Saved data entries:
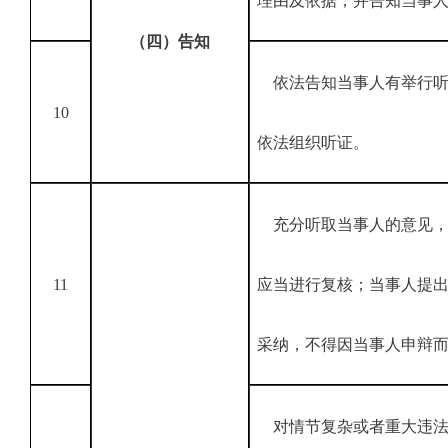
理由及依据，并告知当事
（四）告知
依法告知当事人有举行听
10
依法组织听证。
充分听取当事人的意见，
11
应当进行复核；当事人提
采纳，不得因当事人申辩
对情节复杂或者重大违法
* * *
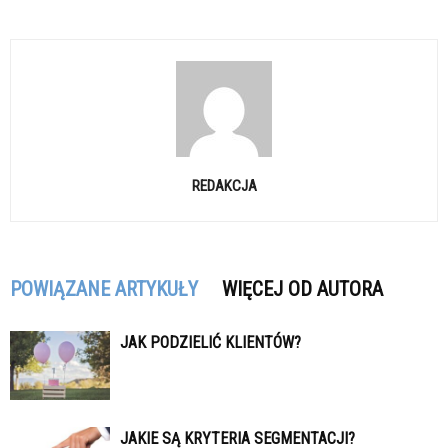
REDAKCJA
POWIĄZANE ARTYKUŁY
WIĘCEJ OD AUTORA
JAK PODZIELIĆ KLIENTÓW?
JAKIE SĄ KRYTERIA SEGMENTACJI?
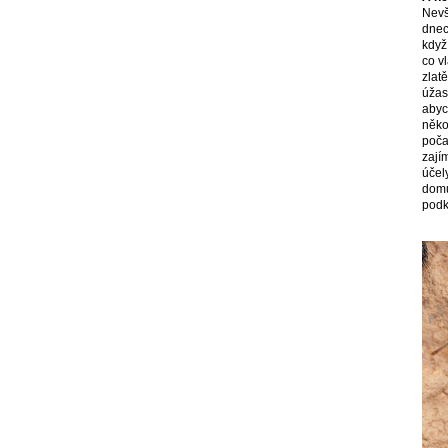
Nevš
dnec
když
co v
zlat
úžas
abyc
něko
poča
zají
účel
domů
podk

### Assignment
Could you restate word for word the lines above from the one containing "理由及依据，并告知当事" through the one containing "对情节复杂或者重大违法", both included, and nothing else?

### The completed task
理由及依据，并告知当事
（四）告知
依法告知当事人有举行听
10
依法组织听证。
充分听取当事人的意见，
11
应当进行复核；当事人提
采纳，不得因当事人申辩
对情节复杂或者重大违法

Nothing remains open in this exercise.